The "good news" around benefits is tempered by a renewed assault on disabled people. As trailed last month, the Tories have now decided the flexible working that usually irks them offers a new excuse to tighten the screws. Their so-called back to work plan comes with more conditionalities, a more brutalising range of sanctions, and a new campaign of demonisation. As Hunt puts it, "Anyone choosing to coast on the hard work of taxpayers will lose their benefits." Red meat, they hope, for the crueller sections of the Tory base who might be Reform UK-curious.
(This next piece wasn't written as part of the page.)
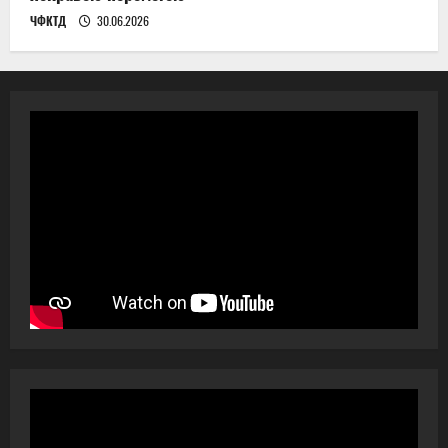
ЧФКТД
30.06.2026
In all, this is a short term budget designed to get the Tories over the electoral finishing line. There's nothing to address the anaemic growth forecast by the OBR. And no, reducing business taxes won't magically cut it. The headline grabbers are designed to bamboozle and hoodwink. But for most people, particularly working age people, they can see how even with higher benefits and/or NI cuts that they're worse off than before the pandemic. The prices have gone up and they keep going up, and the extra money can't stretch far enough. And that's why the Tory fates are sealed. They could have made other choices, but they didn't. Therefore, come the Spring it is their turn to suffer as the British electorate turns out and chooses to bury them. Possibly permanently.